» Problem details:
Retype every line of the data below without changes, leaving out the pictures.

» Exercise input:

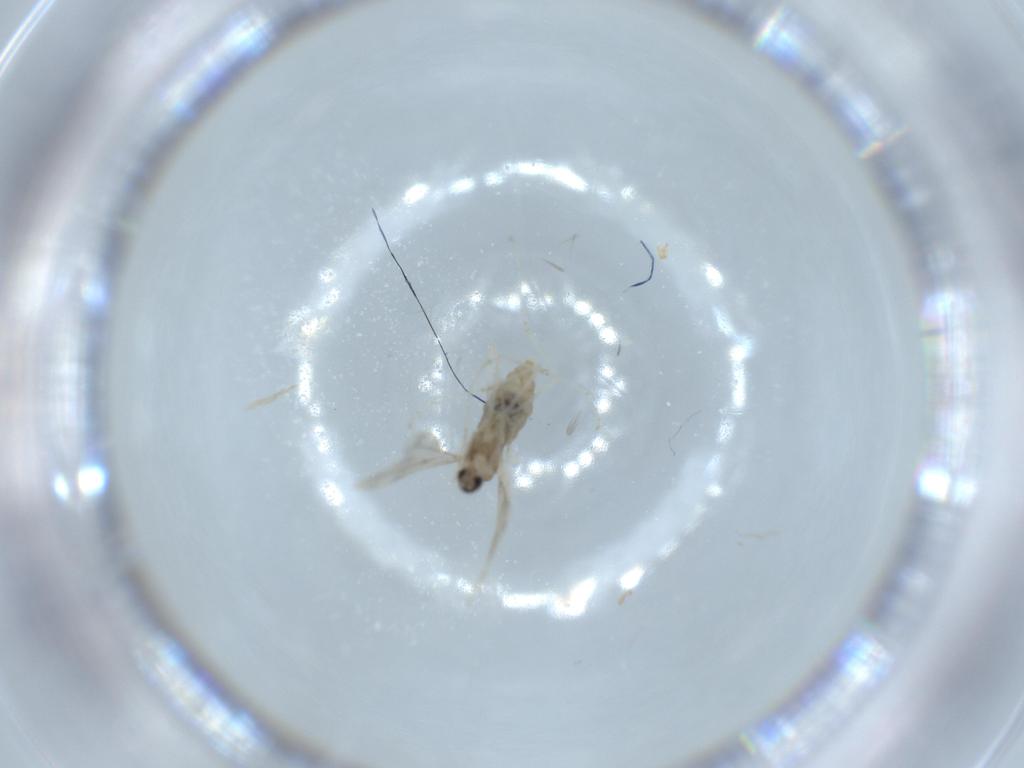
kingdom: Animalia
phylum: Arthropoda
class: Insecta
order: Diptera
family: Cecidomyiidae
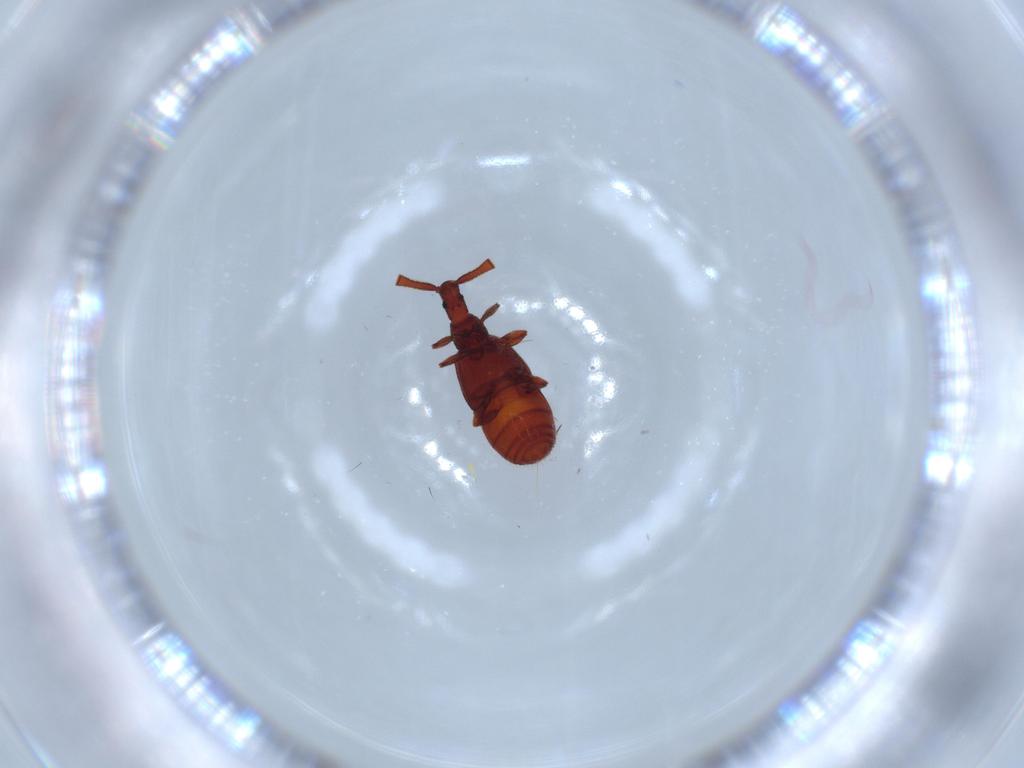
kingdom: Animalia
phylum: Arthropoda
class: Insecta
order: Coleoptera
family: Staphylinidae
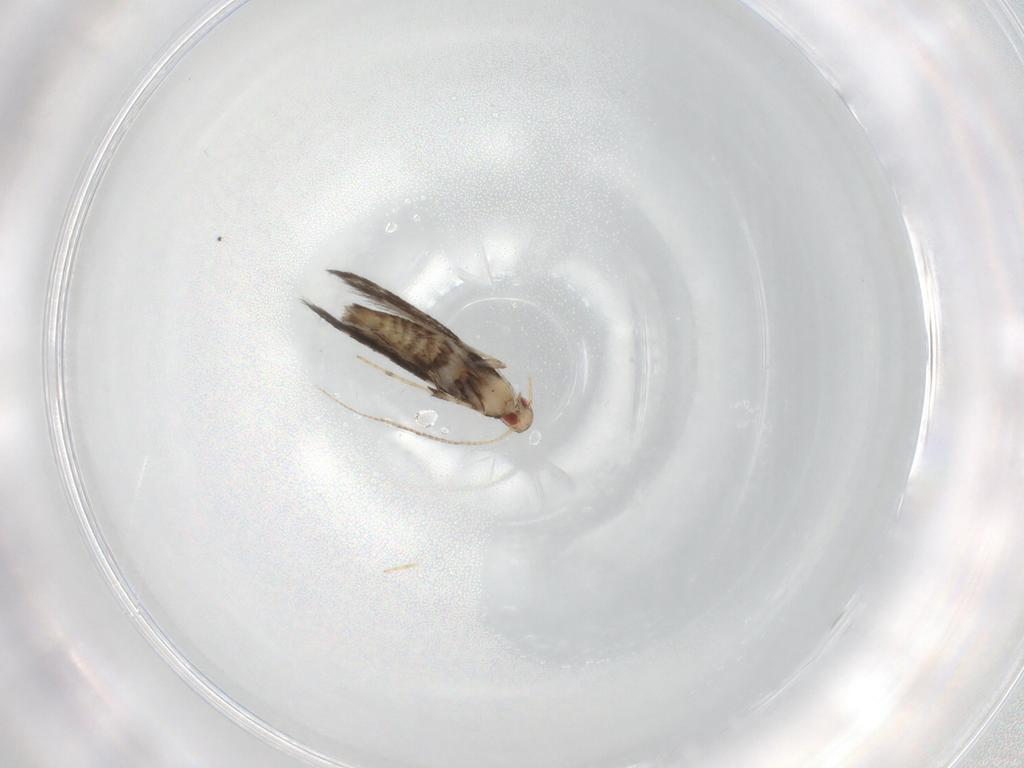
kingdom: Animalia
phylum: Arthropoda
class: Insecta
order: Lepidoptera
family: Gracillariidae
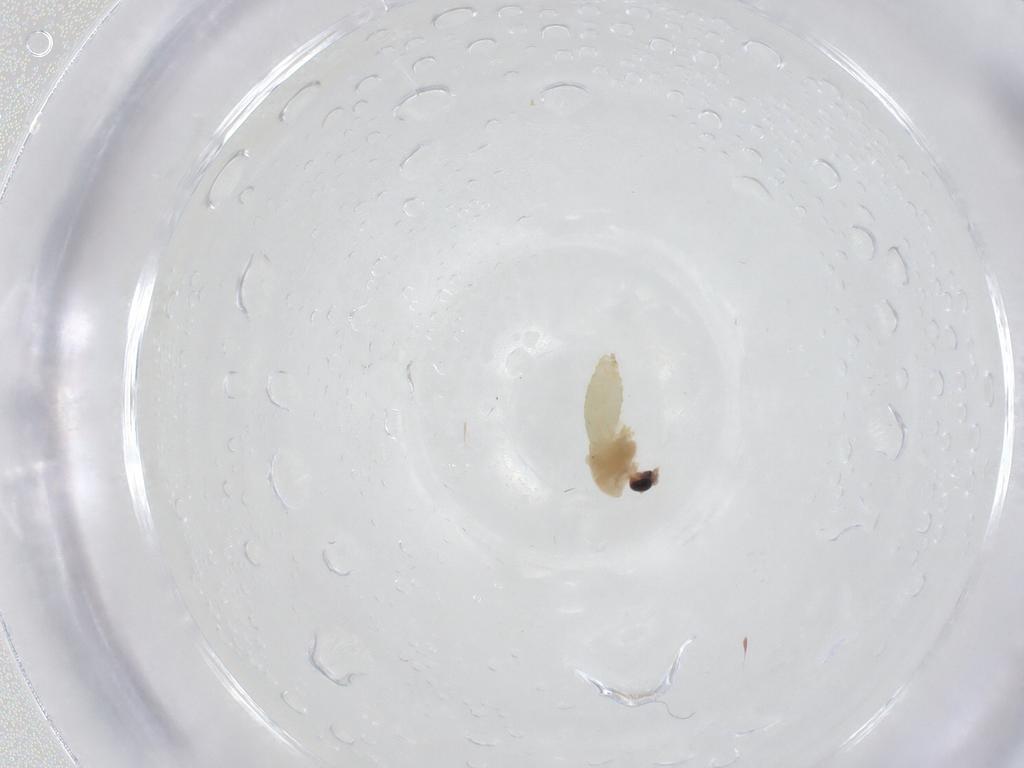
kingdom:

» Response for this exercise:
kingdom: Animalia
phylum: Arthropoda
class: Insecta
order: Diptera
family: Cecidomyiidae
kingdom: Animalia
phylum: Arthropoda
class: Insecta
order: Coleoptera
family: Staphylinidae
kingdom: Animalia
phylum: Arthropoda
class: Insecta
order: Lepidoptera
family: Gracillariidae
kingdom:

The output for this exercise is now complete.